Взгляд Вулфрика словно подернулся пеленой, что было для него несвойственно.
– Каждое воскресенье я молюсь о том, чтобы получить обратно земли отца.
– Этому не бывать, – отрезала Гвенда. – Перкин слишком прочно на них осел. А помри он, у него есть сын, замужняя дочь, мечтающая о наследстве, и парочка внуков, которые растут не по дням, а по часам. Нам нужен хоть кусочек земли. Последние одиннадцать лет Вулфрик пахал как вол, чтобы прокормить чужих детей. Пора бы позаботиться о себе.
– Я скажу брату, что наказание затянулось, – заверил Мерфин.
На следующий день они с Лоллой отправились из Уигли в Тенч. Мерфин лишь укрепился в желании сделать что-нибудь для Вулфрика – не только чтобы угодить Керис и искупить свою мелочность. Его самого печалило и возмущало, что двое столь честных и работящих людей, как Вулфрик и Гвенда, вынуждены мучиться в нищете, а их дети чахнут из-за мстительности Ральфа.

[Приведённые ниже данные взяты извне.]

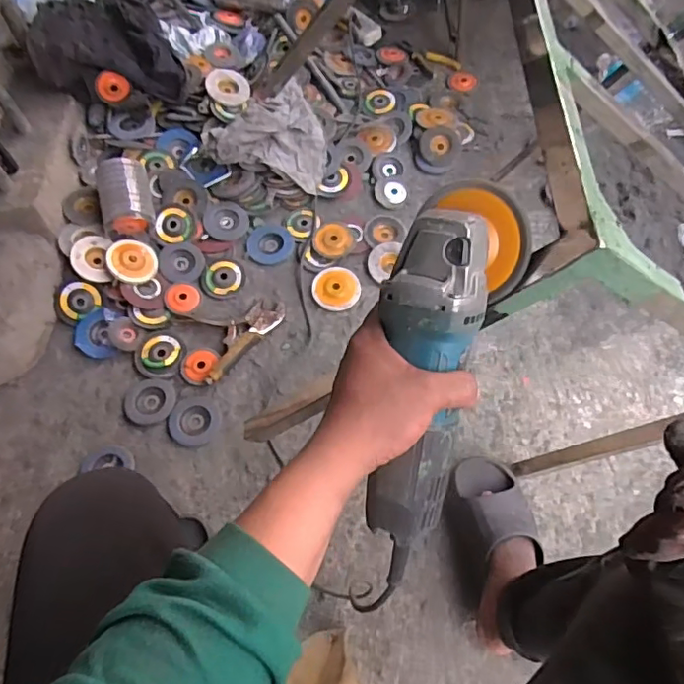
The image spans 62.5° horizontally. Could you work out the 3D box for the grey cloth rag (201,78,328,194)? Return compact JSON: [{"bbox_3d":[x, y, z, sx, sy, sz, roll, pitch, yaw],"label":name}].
[{"bbox_3d":[-0.157,-0.466,1.249,0.255,0.118,0.230,7,63,6],"label":"grey cloth rag"}]

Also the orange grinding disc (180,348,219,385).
[{"bbox_3d":[-0.272,0.043,1.071,0.069,0.014,0.074,-1,62,2],"label":"orange grinding disc"}]

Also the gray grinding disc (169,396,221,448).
[{"bbox_3d":[-0.270,0.145,1.029,0.086,0.008,0.090,4,73,-12],"label":"gray grinding disc"}]

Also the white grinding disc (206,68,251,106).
[{"bbox_3d":[-0.253,-0.565,1.253,0.094,0.014,0.092,7,69,-17],"label":"white grinding disc"}]

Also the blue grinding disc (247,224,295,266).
[{"bbox_3d":[-0.151,-0.208,1.200,0.096,0.007,0.102,-1,62,2],"label":"blue grinding disc"}]

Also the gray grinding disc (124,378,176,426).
[{"bbox_3d":[-0.357,0.112,1.050,0.094,0.011,0.086,-1,62,2],"label":"gray grinding disc"}]

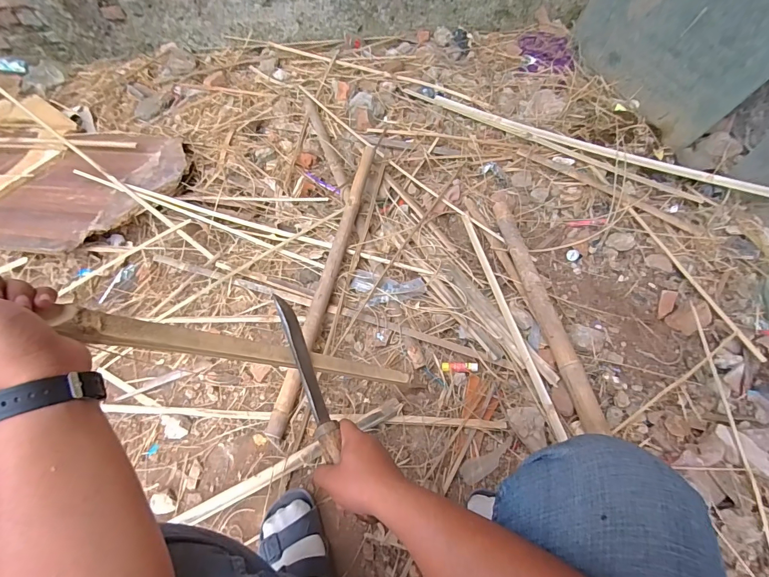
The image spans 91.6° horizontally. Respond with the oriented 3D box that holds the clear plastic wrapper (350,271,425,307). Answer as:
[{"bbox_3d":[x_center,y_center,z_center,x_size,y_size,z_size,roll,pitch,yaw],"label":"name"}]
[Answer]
[{"bbox_3d":[0.009,0.000,0.884,0.172,0.024,0.086,7,63,6],"label":"clear plastic wrapper"}]

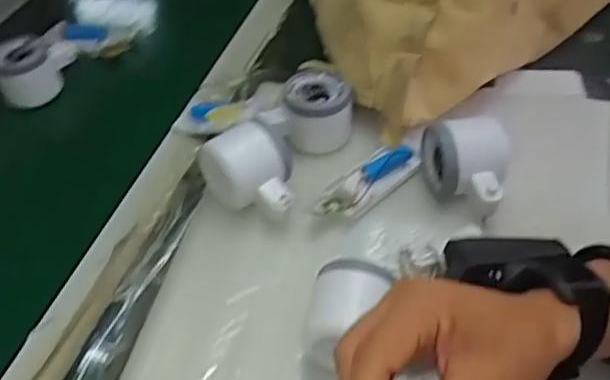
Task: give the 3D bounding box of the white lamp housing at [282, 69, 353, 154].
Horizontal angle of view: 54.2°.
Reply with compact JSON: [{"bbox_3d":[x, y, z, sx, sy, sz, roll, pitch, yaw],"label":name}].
[{"bbox_3d":[0.012,-0.066,0.523,0.058,0.051,0.061,-8,47,-3],"label":"white lamp housing"}]

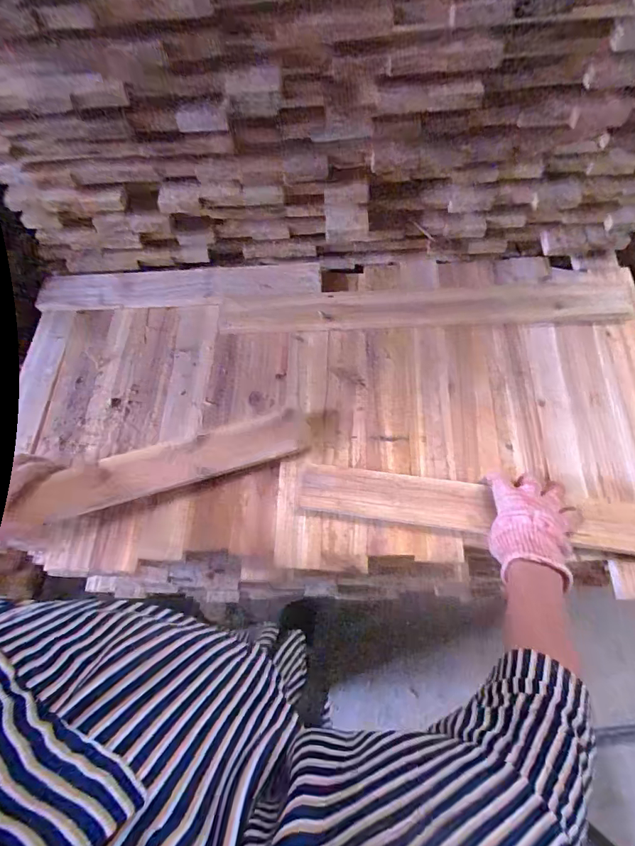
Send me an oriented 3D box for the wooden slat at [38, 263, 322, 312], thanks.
[{"bbox_3d":[-0.225,-0.226,0.739,0.456,0.025,0.079,-4,68,4],"label":"wooden slat"}]

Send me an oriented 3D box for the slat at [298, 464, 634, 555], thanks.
[{"bbox_3d":[0.225,0.112,0.580,0.493,0.022,0.064,6,69,6],"label":"slat"}]

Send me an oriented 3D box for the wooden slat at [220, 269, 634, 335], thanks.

Родители жили в деревенском доме, а не в самом Тенч-холле. Мерфина поразило, насколько постарела мать, хотя леди Мод заметно воспрянула духом, увидев Лоллу. Отец выглядел лучше.
– Ральф очень добр к нам, – столь настойчиво повторял Джеральд, что Мерфин пришел к противоположному выводу.
Дом оказался неплохим, но родители, конечно, предпочли бы жить в замке вместе с Ральфом. Мерфин предположил, что Ральф не хочет, чтобы мать стала очевидицей его бесчинств.
Проведя сына по дому, Джеральд спросил, как дела в Кингсбридже.
– Город процветает, несмотря на войну с Францией.
– Да, но Эдуард обязан отвоевать земли. Они принадлежат ему по праву рождения, – сказал отец. – Все-таки он законный наследник французского престола.
– Мне кажется, это пустые мечты, отец. Сколько бы он ни вторгался туда, французская знать никогда не примет короля-англичанина. А без графов король не сможет править.
– Нужно остановить французские набеги на наши южные порты.
– После битвы при Слейсе восемь лет назад эта опасность уже не так велика. Кроме того, сжигая урожай, набеги не остановить, скорее наоборот: крестьяне того и гляди подадутся в пираты.
– Французы поддерживают скоттов, а те все время разбойничают в наших северных графствах.
– А тебе не кажется, отец, что скоттов лучше усмирять на севере Англии, а не во Франции?
Джеральд растерялся. Судя по всему, рыцарь никогда не задумывался над обоснованностью войн.
– Как бы то ни было, Ральф нынче рыцарь. Он привез твоей матери из Кале серебряный подсвечник.
«В этом-то и дело, – подумалось Мерфину. – Истинная причина войны – слава и добыча».
Они направились к замку. Брата не было дома, он охотился с Аланом Фернхиллом. В зале стояло большое резное кресло – очевидно, господское. Мерфин увидел юную девушку с огромным животом, которую сперва принял за служанку. К его ужасу, это оказалась жена Ральфа, Тилли. Она ушла на кухню за вином.